The captain grew older and more beautiful with each successive molt of her feathers until she was a glorious mismatch of maroon, white, and lager brown. She also became more acknowledging of my presence. Whenever I would saunter downhill to the chicken coop to let the friendly birds out, she would greet me at the door and know that it was her turn to play. Classified as a free-range chicken, the Captain had reign over acres of sprawling pastureland which she explored at will. I thought it liberating to be able to watch her as she danced through the long grass without a care in the world, except for how many bugs she could catch. Through this, she taught me to take life slowly and enjoy the trivial things, however insignificant. Relaxation and thoughtfulness began to take precedence in my life because, without time to review what had gone on during the day, how would I be able to remember the wonderful experiences that had occurred?
By the time she was one year old, an unbreakable bond had been formed between this wondrous creature and myself. As I made daily circuits around the chicken coop to fill their water and food, Captain Redbeak would accompany me with my tasks, jumping on my shoulder as she always did. The view was regal: my leg raised onto a stump as she sat atop and peered into the wilderness. I enjoyed the sway of her body on my shoulder as I walked across the uneven ground, and it was mesmerizing to watch her head twitch back and forth, staying vigilant. Needless to say, mutual trust was a visible connection, like a golden thread stringing through the air between us. She depended on me for companionship and materials needs, and I had a loyal friend who I could count on to cheer me up. In her elder years, Captain Redbeak became much more docile, preferring a warm and calming afternoon After sitting myself down in a lawn chair to watch the birds frolic, she would leap into my lap, promptly sit down, and close her eyes, waiting to be pet. I always delivered because I loved to feel her soft feathers run through my fingers and watch her head cock sideways with contentment. Every once in a while, her piercing eyes would emerge from beneath their lids and she would stare into mine. I always felt like she could tell what I was thinking or that she was able to feel the currents of my soul. Regardless of how I felt, I knew that she loved me, but Captain Redbeak couldn’t live forever.

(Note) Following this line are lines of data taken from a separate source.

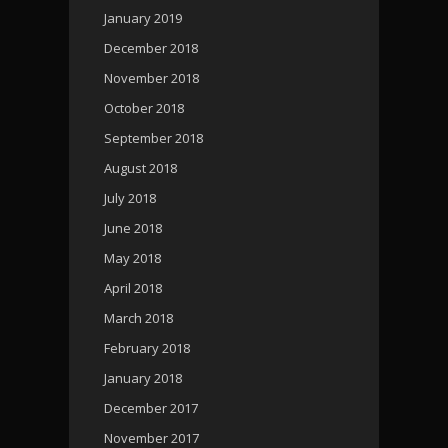
January 2019
December 2018
November 2018
October 2018
September 2018
August 2018
July 2018
June 2018
May 2018
April 2018
March 2018
February 2018
January 2018
December 2017
November 2017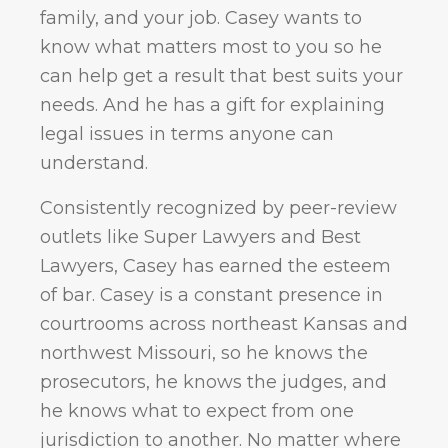
family, and your job. Casey wants to
know what matters most to you so he
can help get a result that best suits your
needs. And he has a gift for explaining
legal issues in terms anyone can
understand.
Consistently recognized by peer-review
outlets like Super Lawyers and Best
Lawyers, Casey has earned the esteem
of bar. Casey is a constant presence in
courtrooms across northeast Kansas and
northwest Missouri, so he knows the
prosecutors, he knows the judges, and
he knows what to expect from one
jurisdiction to another. No matter where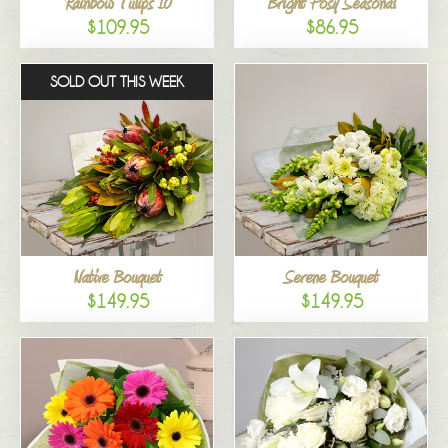
Rainbow Tulips 10
Bright Posy Seasonal
$109.95
$86.95
SOLD OUT THIS WEEK
Native Bouquet
Serene Bouquet
$149.95
$149.95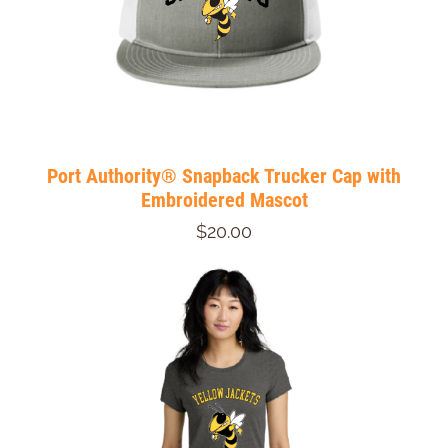
Port Authority® Snapback Trucker Cap with
Embroidered Mascot
$20.00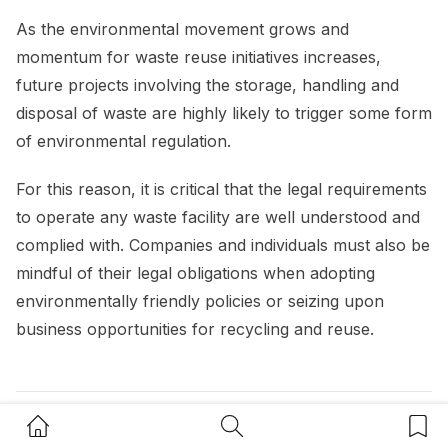
As the environmental movement grows and
momentum for waste reuse initiatives increases,
future projects involving the storage, handling and
disposal of waste are highly likely to trigger some form
of environmental regulation.
For this reason, it is critical that the legal requirements
to operate any waste facility are well understood and
complied with. Companies and individuals must also be
mindful of their legal obligations when adopting
environmentally friendly policies or seizing upon
business opportunities for recycling and reuse.
Home Button
Search Button
Bookm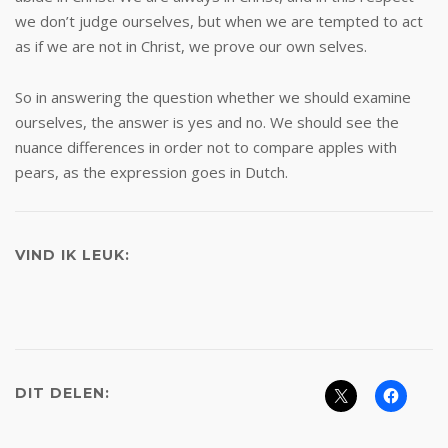
we don’t judge ourselves, but when we are tempted to act
as if we are not in Christ, we prove our own selves.
So in answering the question whether we should examine
ourselves, the answer is yes and no. We should see the
nuance differences in order not to compare apples with
pears, as the expression goes in Dutch.
VIND IK LEUK:
DIT DELEN: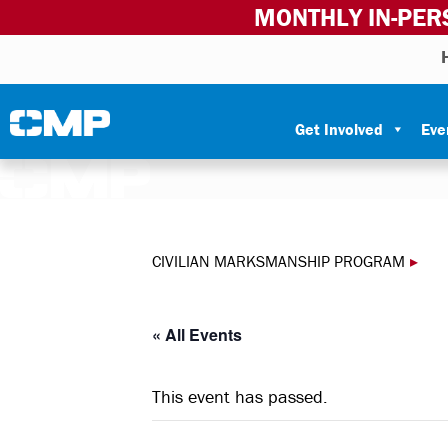
MONTHLY IN-PER
Skip to content
Civilian Marksmanship Program
Get Involved
Eve
CIVILIAN MARKSMANSHIP PROGRAM
▸
« All Events
This event has passed.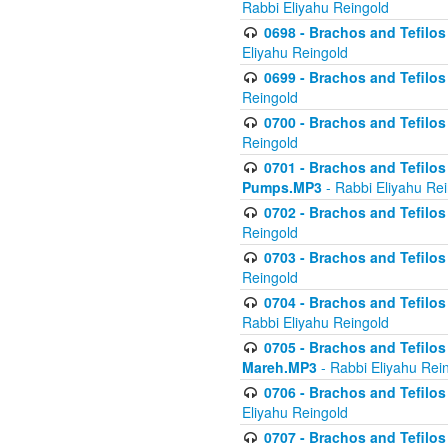
Rabbi Eliyahu Reingold
0698 - Brachos and Tefilos 
Eliyahu Reingold
0699 - Brachos and Tefilos -
Reingold
0700 - Brachos and Tefilos 
Reingold
0701 - Brachos and Tefilos -
Pumps.MP3
- Rabbi Eliyahu Re
0702 - Brachos and Tefilos 
Reingold
0703 - Brachos and Tefilos 
Reingold
0704 - Brachos and Tefilos 
Rabbi Eliyahu Reingold
0705 - Brachos and Tefilos 
Mareh.MP3
- Rabbi Eliyahu Rei
0706 - Brachos and Tefilos 
Eliyahu Reingold
0707 - Brachos and Tefilos 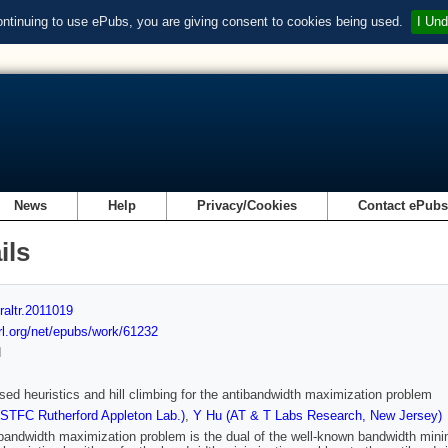
ontinuing to use ePubs, you are giving consent to cookies being used.
I Und
News
Help
Privacy/Cookies
Contact ePub
ils
raltr.2011019
url.org/net/epubs/work/61232
d
sed heuristics and hill climbing for the antibandwidth maximization problem
(STFC Rutherford Appleton Lab.)
,
Y Hu (AT & T Labs Research, New Jersey)
bandwidth maximization problem is the dual of the well-known bandwidth minimiz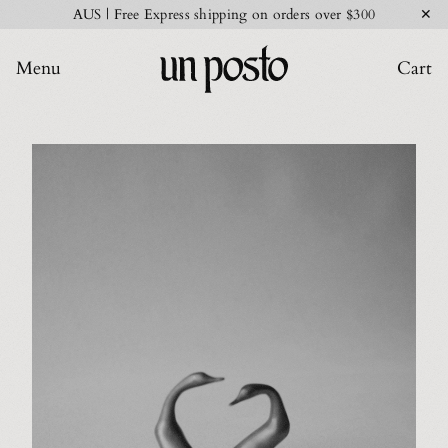
✕
AUS | Free Express shipping on orders over $300
Menu
Cart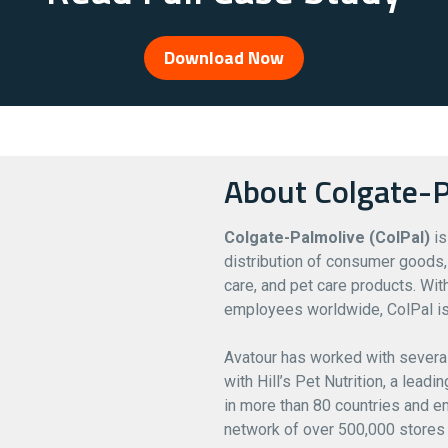
Download Now
About Colgate-P
Colgate-Palmolive (ColPal)
is
distribution of consumer goods, 
care, and pet care products. Wi
employees worldwide, ColPal is
Avatour has worked with severa
with Hill’s Pet Nutrition, a lead
in more than 80 countries and em
network of over 500,000 stores 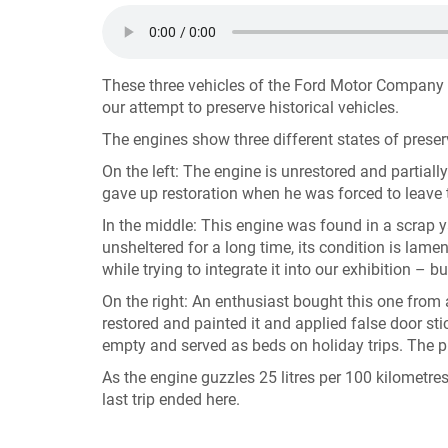
These three vehicles of the Ford Motor Company
our attempt to preserve historical vehicles.
The engines show three different states of prese
On the left: The engine is unrestored and partiall
gave up restoration when he was forced to leave 
In the middle: This engine was found in a scrap 
unsheltered for a long time, its condition is lam
while trying to integrate it into our exhibition – but
On the right: An enthusiast bought this one from a
restored and painted it and applied false door s
empty and served as beds on holiday trips. The p
As the engine guzzles 25 litres per 100 kilometres
last trip ended here.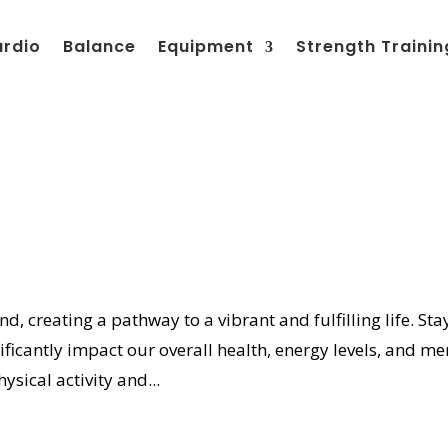
ardio
Balance
Equipment
Strength Trainin
d, creating a pathway to a vibrant and fulfilling life. Sta
nificantly impact our overall health, energy levels, and me
ysical activity and...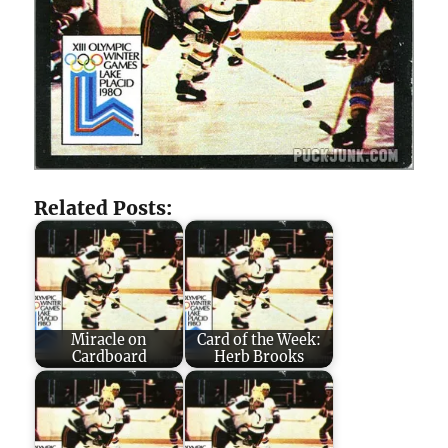
Related Posts:
Miracle on
Card of the Week:
Cardboard
Herb Brooks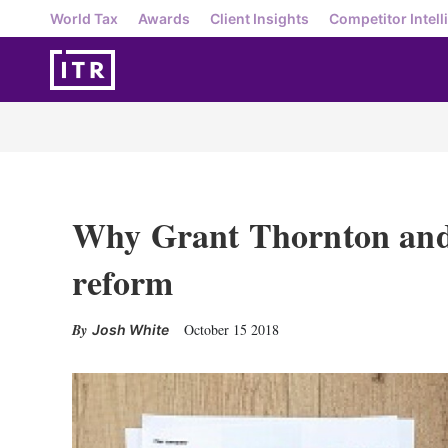
World Tax
Awards
Client Insights
Competitor Intell
Why Grant Thornton and
reform
October 15 2018
Josh White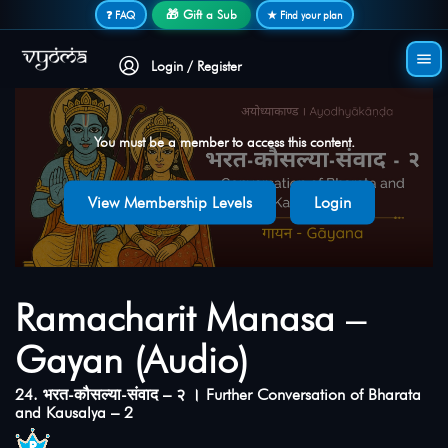
Secure login • No password needed
🎁 Gift a Sub
❓ FAQ
★ Find your plan
Login / Register
You must be a member to access this content.
View Membership Levels
Login
Ramacharit Manasa –
Gayan (Audio)
24. भरत-कौसल्या-संवाद – २ । Further Conversation of Bharata
and Kausalya – 2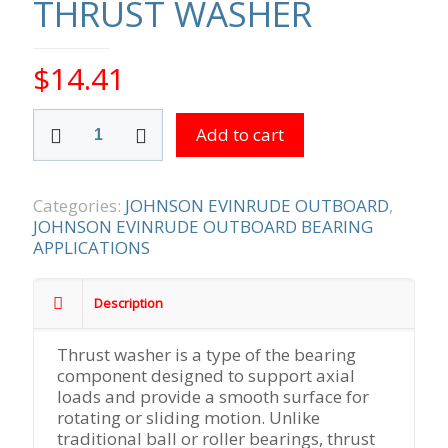
THRUST WASHER
$
14.41
THRUST
Add to cart
WASHER
quantity
Categories:
JOHNSON EVINRUDE OUTBOARD
,
JOHNSON EVINRUDE OUTBOARD BEARING
APPLICATIONS
Description
Thrust washer is a type of the bearing
component designed to support axial
loads and provide a smooth surface for
rotating or sliding motion. Unlike
traditional ball or roller bearings, thrust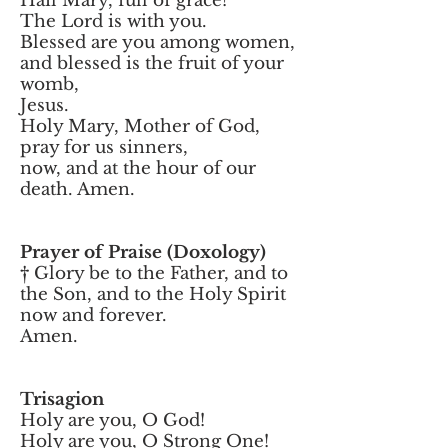
Hail Mary, full of grace!
The Lord is with you.
Blessed are you among women,
and blessed is the fruit of your
womb,
Jesus.
Holy Mary, Mother of God,
pray for us sinners,
now, and at the hour of our
death. Amen.
Prayer of Praise (Doxology)
† Glory be to the Father, and to
the Son, and to the Holy Spirit
now and forever.
Amen.
Trisagion
Holy are you, O God!
Holy are you, O Strong One!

One day, after I came home from school, my parents broke the news to me. Grief hit my heart like an anvil, and I thought my life had little meaning at that point. What was the point of living without a friend with whom you had built a trusting and respecting relationship? But, then I remembered images of the Captain becoming lost in the tall grass and bathing in the loose dirt behind the chicken coop. She had a full and pleasurable life in which she had many friends, including me, and she wouldn’t want me to have anything less. The freedom of flight is not a liberty of chickens, but they are still able to feel the rush of air beneath their wings as they glide across the ground. In this way, Captain Redbeak escaped worldly confinement into the churning of the universe, touching down every so often to remind me what my life was meant to be about.